> What you need to do: Copy the text of every entry below, keeping each line and character unchanged.

> Data shown:
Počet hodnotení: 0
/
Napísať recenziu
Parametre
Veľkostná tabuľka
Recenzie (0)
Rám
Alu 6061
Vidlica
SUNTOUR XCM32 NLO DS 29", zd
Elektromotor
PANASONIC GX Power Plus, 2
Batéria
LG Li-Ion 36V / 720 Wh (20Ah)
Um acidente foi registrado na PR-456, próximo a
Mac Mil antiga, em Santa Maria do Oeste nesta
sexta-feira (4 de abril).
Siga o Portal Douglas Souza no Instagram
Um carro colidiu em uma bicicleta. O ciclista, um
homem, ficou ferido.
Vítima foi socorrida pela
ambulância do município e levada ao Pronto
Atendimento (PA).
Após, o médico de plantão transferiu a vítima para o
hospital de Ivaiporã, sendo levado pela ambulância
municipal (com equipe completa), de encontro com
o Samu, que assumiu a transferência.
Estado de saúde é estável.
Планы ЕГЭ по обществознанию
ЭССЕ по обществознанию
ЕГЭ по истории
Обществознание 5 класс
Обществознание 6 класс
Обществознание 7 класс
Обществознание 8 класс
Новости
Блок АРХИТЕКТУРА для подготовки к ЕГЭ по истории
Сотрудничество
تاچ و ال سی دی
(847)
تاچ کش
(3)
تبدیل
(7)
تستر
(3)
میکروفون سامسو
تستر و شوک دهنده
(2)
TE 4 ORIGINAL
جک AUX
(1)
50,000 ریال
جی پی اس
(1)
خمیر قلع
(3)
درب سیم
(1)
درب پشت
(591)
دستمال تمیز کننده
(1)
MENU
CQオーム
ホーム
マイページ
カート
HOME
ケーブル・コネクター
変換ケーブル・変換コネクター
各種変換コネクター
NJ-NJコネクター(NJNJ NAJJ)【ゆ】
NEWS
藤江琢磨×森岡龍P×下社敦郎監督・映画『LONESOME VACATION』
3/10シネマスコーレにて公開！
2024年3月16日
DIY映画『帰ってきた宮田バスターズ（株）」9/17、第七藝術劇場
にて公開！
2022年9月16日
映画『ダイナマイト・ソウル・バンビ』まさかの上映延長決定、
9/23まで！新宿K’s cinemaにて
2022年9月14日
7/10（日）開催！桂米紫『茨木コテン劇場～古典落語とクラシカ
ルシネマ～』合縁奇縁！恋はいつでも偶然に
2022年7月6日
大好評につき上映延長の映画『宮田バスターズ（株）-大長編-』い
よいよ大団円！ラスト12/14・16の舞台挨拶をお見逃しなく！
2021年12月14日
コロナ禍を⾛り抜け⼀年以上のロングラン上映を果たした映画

> Reply:
Počet hodnotení: 0
/
Napísať recenziu
Parametre
Veľkostná tabuľka
Recenzie (0)
Rám
Alu 6061
Vidlica
SUNTOUR XCM32 NLO DS 29", zd
Elektromotor
PANASONIC GX Power Plus, 2
Batéria
LG Li-Ion 36V / 720 Wh (20Ah)
Um acidente foi registrado na PR-456, próximo a
Mac Mil antiga, em Santa Maria do Oeste nesta
sexta-feira (4 de abril).
Siga o Portal Douglas Souza no Instagram
Um carro colidiu em uma bicicleta. O ciclista, um
homem, ficou ferido.
Vítima foi socorrida pela
ambulância do município e levada ao Pronto
Atendimento (PA).
Após, o médico de plantão transferiu a vítima para o
hospital de Ivaiporã, sendo levado pela ambulância
municipal (com equipe completa), de encontro com
o Samu, que assumiu a transferência.
Estado de saúde é estável.
Планы ЕГЭ по обществознанию
ЭССЕ по обществознанию
ЕГЭ по истории
Обществознание 5 класс
Обществознание 6 класс
Обществознание 7 класс
Обществознание 8 класс
Новости
Блок АРХИТЕКТУРА для подготовки к ЕГЭ по истории
Сотрудничество
تاچ و ال سی دی
(847)
تاچ کش
(3)
تبدیل
(7)
تستر
(3)
میکروفون سامسو
تستر و شوک دهنده
(2)
TE 4 ORIGINAL
جک AUX
(1)
50,000 ریال
جی پی اس
(1)
خمیر قلع
(3)
درب سیم
(1)
درب پشت
(591)
دستمال تمیز کننده
(1)
MENU
CQオーム
ホーム
マイページ
カート
HOME
ケーブル・コネクター
変換ケーブル・変換コネクター
各種変換コネクター
NJ-NJコネクター(NJNJ NAJJ)【ゆ】
NEWS
藤江琢磨×森岡龍P×下社敦郎監督・映画『LONESOME VACATION』
3/10シネマスコーレにて公開！
2024年3月16日
DIY映画『帰ってきた宮田バスターズ（株）」9/17、第七藝術劇場
にて公開！
2022年9月16日
映画『ダイナマイト・ソウル・バンビ』まさかの上映延長決定、
9/23まで！新宿K’s cinemaにて
2022年9月14日
7/10（日）開催！桂米紫『茨木コテン劇場～古典落語とクラシカ
ルシネマ～』合縁奇縁！恋はいつでも偶然に
2022年7月6日
大好評につき上映延長の映画『宮田バスターズ（株）-大長編-』い
よいよ大団円！ラスト12/14・16の舞台挨拶をお見逃しなく！
2021年12月14日
コロナ禍を⾛り抜け⼀年以上のロングラン上映を果たした映画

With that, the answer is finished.